Faced with the growing popularity of e-cigarettes and the relative decline of traditional cigarette consumption, some states are looking for ways to make up their decreasing tobacco tax revenue. Oregon, Hawaii, and Rhode Island have all recently introduced legislation that would impose an excise tax on e-cigarettes.
However, if the traditional wisdom regarding tobacco taxes – that they are ostensibly levied to offset the social costs of smoking – is applied to e-cigarettes, the science to back up that assumption is lacking. There is no evidence that e-cigarettes pose the same risks associated with traditional tobacco products. “There are some suggestions in the preamble or legislative notes of these bills that e-cigarettes pose certain public health risks, but I would suggest that the evidence is still emerging,” stated Haynes. “It would be more appropriate for the states to wait and see until all of the evidence has been fully vetted.”

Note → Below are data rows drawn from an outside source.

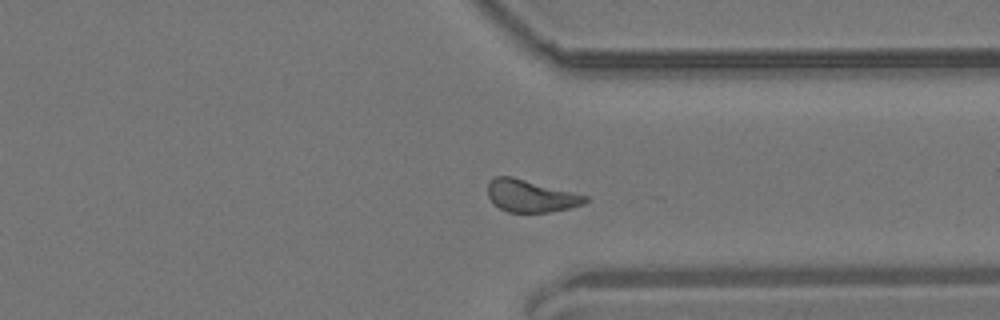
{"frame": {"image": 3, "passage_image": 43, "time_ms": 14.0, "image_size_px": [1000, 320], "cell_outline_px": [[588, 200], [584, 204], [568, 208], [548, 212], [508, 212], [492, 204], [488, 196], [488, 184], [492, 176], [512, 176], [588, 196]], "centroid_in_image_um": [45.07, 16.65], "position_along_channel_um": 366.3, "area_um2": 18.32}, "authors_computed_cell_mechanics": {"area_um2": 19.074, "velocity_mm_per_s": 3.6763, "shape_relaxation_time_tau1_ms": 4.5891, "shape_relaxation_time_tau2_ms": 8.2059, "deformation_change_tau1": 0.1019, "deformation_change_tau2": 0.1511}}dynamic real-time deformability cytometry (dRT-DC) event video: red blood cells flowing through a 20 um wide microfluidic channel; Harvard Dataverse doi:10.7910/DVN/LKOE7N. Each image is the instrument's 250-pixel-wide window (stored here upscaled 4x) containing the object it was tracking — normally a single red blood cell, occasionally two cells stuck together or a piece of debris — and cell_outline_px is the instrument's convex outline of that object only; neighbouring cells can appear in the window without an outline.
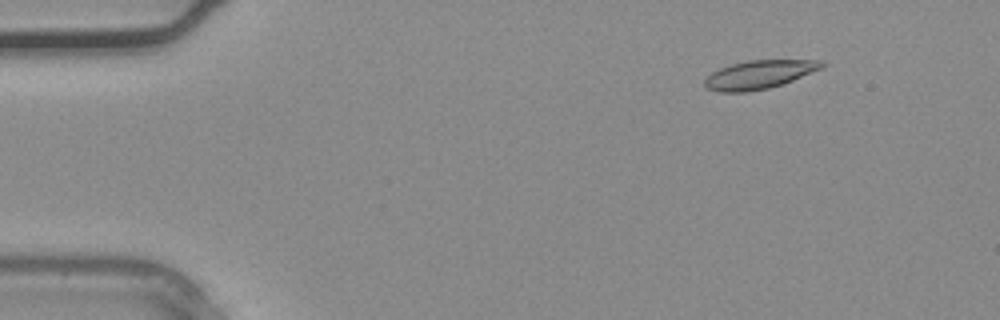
{"species": "common noctule bat (a hibernating species)", "species_latin": "Nyctalus noctula", "temperature_condition": "warm", "stored_images_in_passage": 37, "camera_frame_rate_fps": 3000, "um_per_image_px": 0.085, "animal": {"sex": "male", "body_mass_g": 20.4}, "frame": {"image": 1, "passage_image": 5, "time_ms": 1.333, "image_size_px": [1000, 320], "cell_outline_px": [[828, 64], [824, 68], [792, 80], [768, 88], [744, 92], [720, 92], [704, 88], [704, 80], [712, 72], [720, 68], [732, 64], [748, 60], [820, 60]], "centroid_in_image_um": [64.54, 6.33], "position_along_channel_um": 20.5, "area_um2": 19.42}}
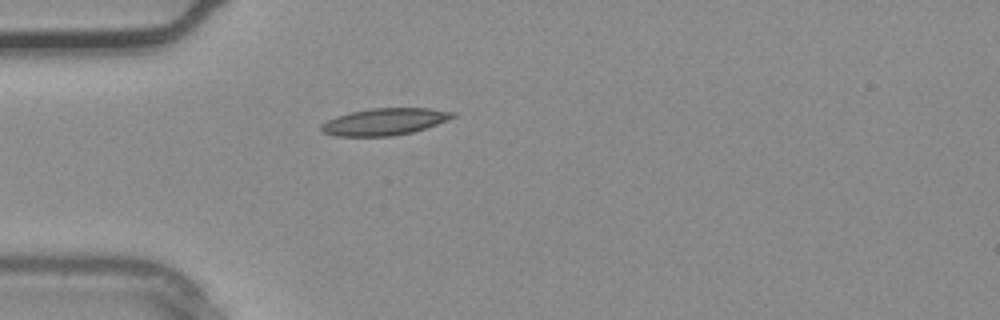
{"frame": {"image": 2, "passage_image": 11, "time_ms": 3.333, "image_size_px": [1000, 320], "cell_outline_px": [[456, 116], [448, 120], [412, 132], [392, 136], [336, 136], [320, 132], [320, 124], [336, 116], [352, 112], [372, 108], [428, 108], [456, 112]], "centroid_in_image_um": [32.67, 10.34], "position_along_channel_um": 52.3, "area_um2": 20.58}}
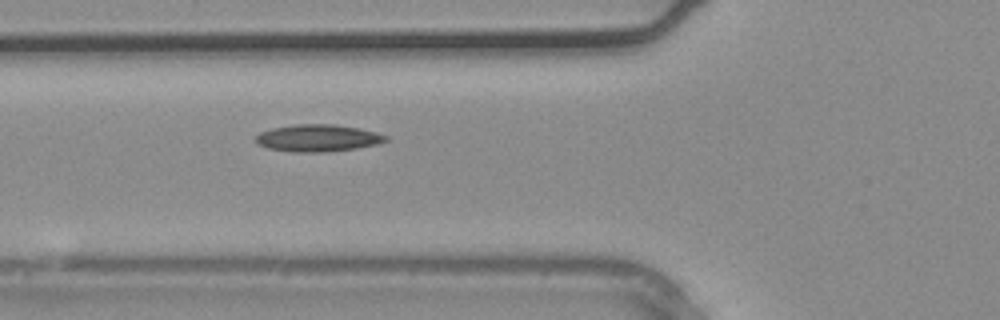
{"frame": {"image": 3, "passage_image": 14, "time_ms": 4.333, "image_size_px": [1000, 320], "cell_outline_px": [[388, 140], [380, 144], [356, 148], [324, 152], [292, 152], [268, 148], [256, 144], [252, 140], [260, 132], [272, 128], [292, 124], [336, 124], [360, 128], [376, 132], [388, 136]], "centroid_in_image_um": [27.0, 11.73], "position_along_channel_um": 98.8, "area_um2": 20.87}}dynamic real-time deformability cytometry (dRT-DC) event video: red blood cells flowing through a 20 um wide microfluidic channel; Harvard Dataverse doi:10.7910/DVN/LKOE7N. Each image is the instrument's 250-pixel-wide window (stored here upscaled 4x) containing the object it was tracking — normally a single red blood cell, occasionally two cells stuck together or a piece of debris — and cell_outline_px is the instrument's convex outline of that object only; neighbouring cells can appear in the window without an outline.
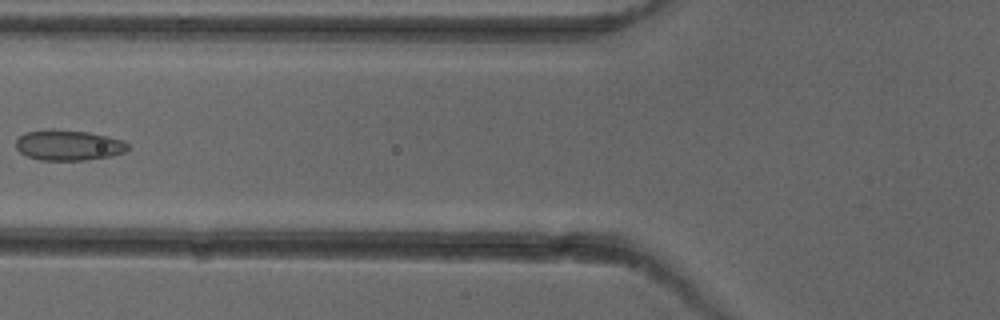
{"species": "common noctule bat (a hibernating species)", "species_latin": "Nyctalus noctula", "temperature_condition": "cold", "stored_images_in_passage": 6, "camera_frame_rate_fps": 3000, "um_per_image_px": 0.085, "animal": {"sex": "female"}, "frame": {"image": 1, "passage_image": 5, "time_ms": 5.667, "image_size_px": [1000, 320], "cell_outline_px": [[128, 148], [124, 152], [112, 156], [84, 160], [40, 160], [28, 156], [20, 152], [16, 148], [16, 140], [24, 132], [48, 128], [52, 128], [88, 132], [108, 136], [124, 140], [128, 144]], "centroid_in_image_um": [5.81, 12.32], "position_along_channel_um": 120.0, "area_um2": 20.11}}
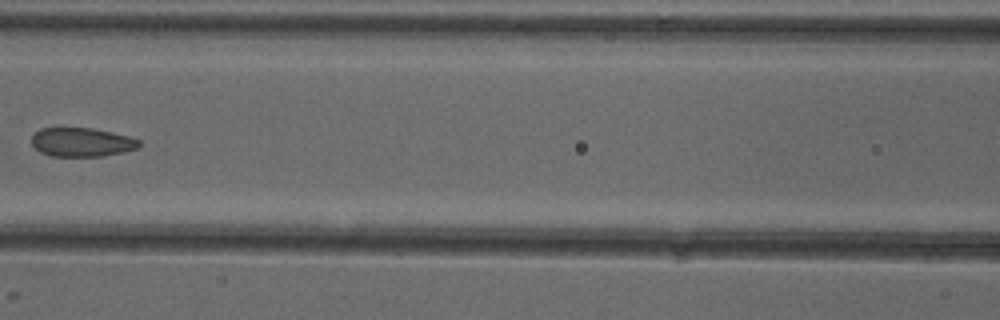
{"frame": {"image": 2, "passage_image": 6, "time_ms": 6.667, "image_size_px": [1000, 320], "cell_outline_px": [[140, 144], [136, 148], [124, 152], [100, 156], [52, 156], [40, 152], [32, 144], [32, 136], [40, 128], [92, 128], [112, 132], [128, 136], [140, 140]], "centroid_in_image_um": [6.94, 12.08], "position_along_channel_um": 159.7, "area_um2": 17.98}}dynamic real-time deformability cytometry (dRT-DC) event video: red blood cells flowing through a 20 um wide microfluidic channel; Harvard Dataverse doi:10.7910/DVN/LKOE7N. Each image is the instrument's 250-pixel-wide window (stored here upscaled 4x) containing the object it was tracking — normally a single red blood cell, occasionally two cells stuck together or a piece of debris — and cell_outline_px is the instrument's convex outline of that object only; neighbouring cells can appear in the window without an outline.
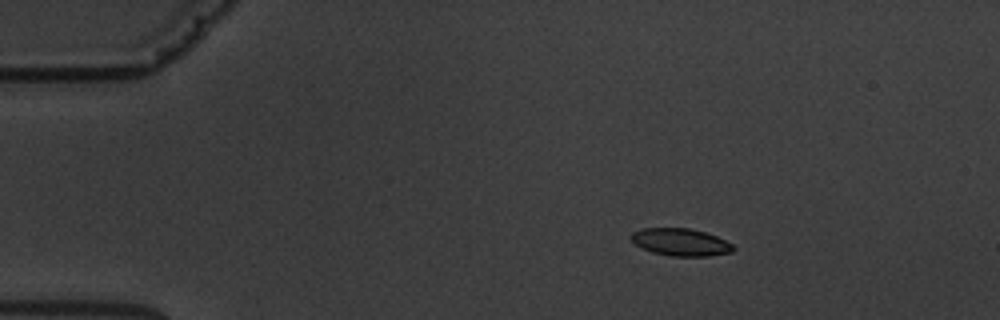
{"species": "common noctule bat (a hibernating species)", "species_latin": "Nyctalus noctula", "temperature_condition": "warm", "stored_images_in_passage": 3, "camera_frame_rate_fps": 3000, "um_per_image_px": 0.085, "animal": {"sex": "male", "body_mass_g": 19.5, "forearm_length_mm": 54.6}, "frame": {"image": 1, "passage_image": 1, "time_ms": 0.0, "image_size_px": [1000, 320], "cell_outline_px": [[736, 248], [732, 252], [708, 256], [672, 256], [652, 252], [640, 248], [628, 236], [632, 232], [640, 228], [688, 228], [704, 232], [716, 236], [732, 244]], "centroid_in_image_um": [57.82, 20.58], "position_along_channel_um": 27.2, "area_um2": 16.36}}
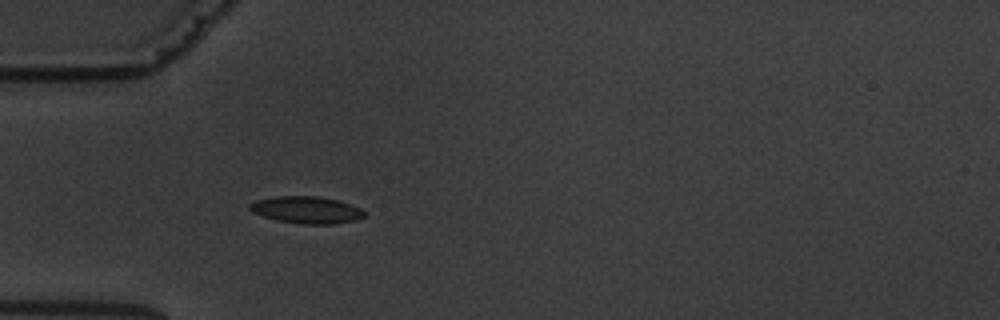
{"frame": {"image": 2, "passage_image": 3, "time_ms": 2.667, "image_size_px": [1000, 320], "cell_outline_px": [[364, 216], [356, 220], [332, 224], [300, 224], [280, 220], [264, 216], [252, 212], [248, 208], [256, 200], [276, 196], [320, 196], [336, 200], [360, 208], [364, 212]], "centroid_in_image_um": [26.05, 17.84], "position_along_channel_um": 58.9, "area_um2": 17.74}}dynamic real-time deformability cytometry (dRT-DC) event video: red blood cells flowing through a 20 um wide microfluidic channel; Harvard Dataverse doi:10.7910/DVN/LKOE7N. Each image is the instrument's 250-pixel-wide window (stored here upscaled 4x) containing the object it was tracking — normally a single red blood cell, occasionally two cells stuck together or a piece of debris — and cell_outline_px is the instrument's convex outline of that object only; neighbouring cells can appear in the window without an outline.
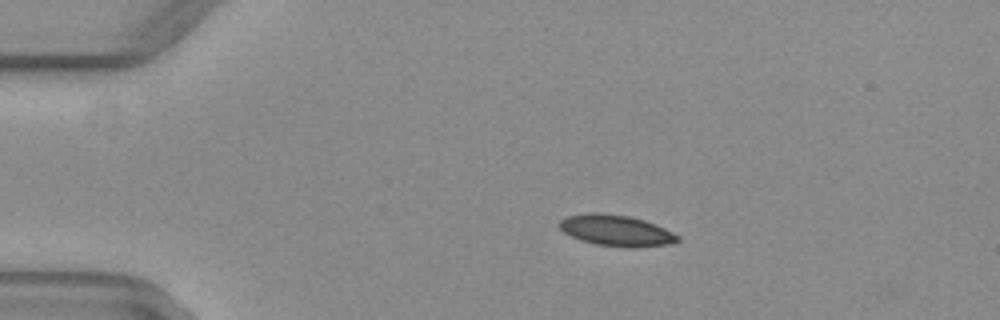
{"species": "common noctule bat (a hibernating species)", "species_latin": "Nyctalus noctula", "temperature_condition": "warm", "stored_images_in_passage": 41, "camera_frame_rate_fps": 3000, "um_per_image_px": 0.085, "animal": {"sex": "female", "body_mass_g": 29.2, "forearm_length_mm": 56.3}, "frame": {"image": 1, "passage_image": 1, "time_ms": 0.0, "image_size_px": [1000, 320], "cell_outline_px": [[680, 240], [668, 244], [636, 248], [628, 248], [596, 244], [580, 240], [564, 232], [556, 224], [560, 220], [568, 216], [588, 212], [600, 212], [628, 216], [644, 220], [656, 224], [680, 236]], "centroid_in_image_um": [52.37, 19.59], "position_along_channel_um": 32.6, "area_um2": 21.56}}
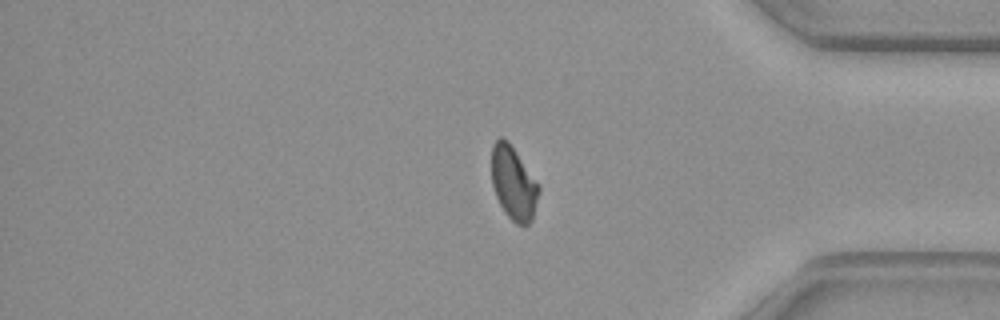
{"frame": {"image": 2, "passage_image": 33, "time_ms": 10.667, "image_size_px": [1000, 320], "cell_outline_px": [[540, 192], [532, 220], [524, 228], [516, 224], [504, 212], [496, 196], [492, 184], [492, 144], [500, 136], [508, 140], [540, 184]], "centroid_in_image_um": [43.67, 15.58], "position_along_channel_um": 391.5, "area_um2": 20.58}}
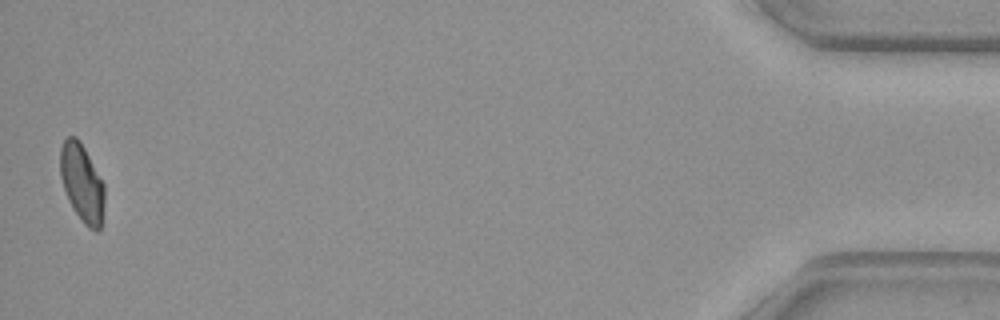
{"frame": {"image": 3, "passage_image": 41, "time_ms": 13.333, "image_size_px": [1000, 320], "cell_outline_px": [[104, 204], [100, 228], [96, 232], [88, 228], [84, 224], [72, 208], [68, 200], [60, 176], [60, 148], [64, 140], [68, 136], [76, 136], [80, 140], [104, 184]], "centroid_in_image_um": [6.96, 15.55], "position_along_channel_um": 428.2, "area_um2": 20.11}, "authors_computed_cell_mechanics": {"area_um2": 21.2704, "velocity_mm_per_s": 4.08, "shape_relaxation_time_tau1_ms": 10.8056, "shape_relaxation_time_tau2_ms": 3.3104, "deformation_change_tau1": 0.1874, "deformation_change_tau2": 0.0706}}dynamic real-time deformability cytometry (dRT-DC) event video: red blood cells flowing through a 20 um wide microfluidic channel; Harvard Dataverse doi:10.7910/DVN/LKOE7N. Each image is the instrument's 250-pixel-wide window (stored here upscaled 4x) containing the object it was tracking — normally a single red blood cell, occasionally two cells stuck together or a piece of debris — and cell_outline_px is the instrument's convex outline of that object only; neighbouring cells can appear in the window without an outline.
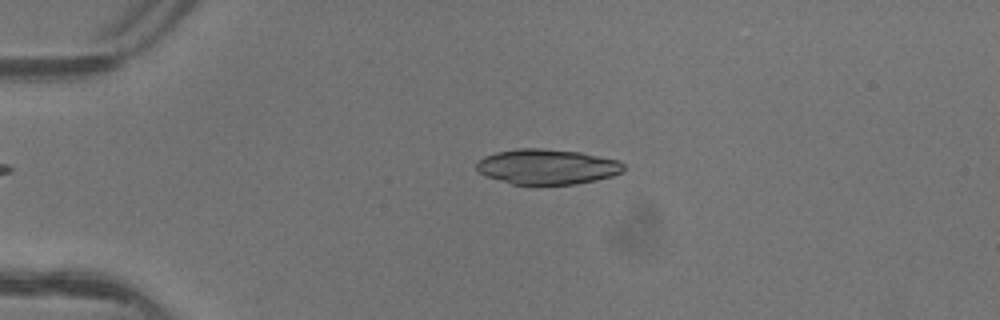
{"species": "common noctule bat (a hibernating species)", "species_latin": "Nyctalus noctula", "temperature_condition": "warm", "stored_images_in_passage": 3, "camera_frame_rate_fps": 3000, "um_per_image_px": 0.085, "animal": {"sex": "female"}, "frame": {"image": 1, "passage_image": 3, "time_ms": 0.667, "image_size_px": [1000, 320], "cell_outline_px": [[624, 172], [612, 176], [596, 180], [576, 184], [512, 184], [484, 176], [476, 168], [476, 164], [484, 156], [496, 152], [516, 148], [540, 148], [580, 152], [620, 160], [624, 164]], "centroid_in_image_um": [46.52, 14.16], "position_along_channel_um": 38.5, "area_um2": 30.35}}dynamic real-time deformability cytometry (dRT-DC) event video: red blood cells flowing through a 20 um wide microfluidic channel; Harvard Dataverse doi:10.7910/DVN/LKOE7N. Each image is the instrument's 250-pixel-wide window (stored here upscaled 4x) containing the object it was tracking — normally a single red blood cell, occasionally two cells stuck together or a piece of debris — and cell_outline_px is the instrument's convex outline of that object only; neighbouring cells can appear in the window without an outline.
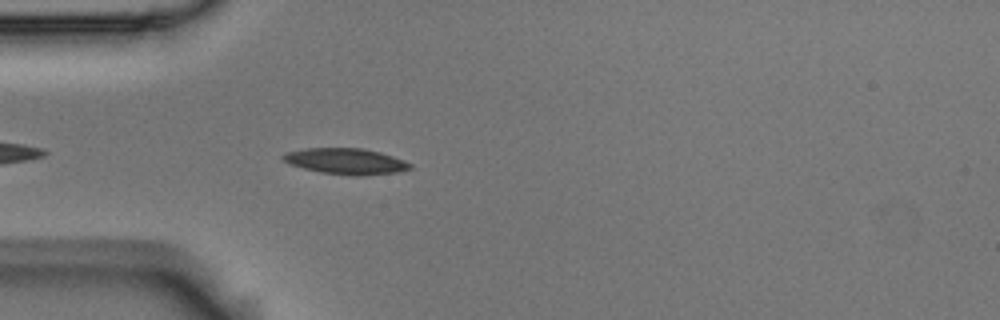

Given the lack of evidence surrounding any potential dangers to public health, taxing e-cigarettes in order to compensate for a decrease in revenue is flawed policy. “As smoking activity declines, state burdens should also decline,” Haynes said. “So you could argue that it isn’t necessary to capture the same amount of revenue because the corresponding burdens aren’t there.”
However, not all states are jumping on the taxation bandwagon. An Oklahoma State Senate panel recently passed a bill that defined e-cigarettes as “vapor products” which would exclude them from taxation under their statute. The bill now moves for a vote before their state Senate.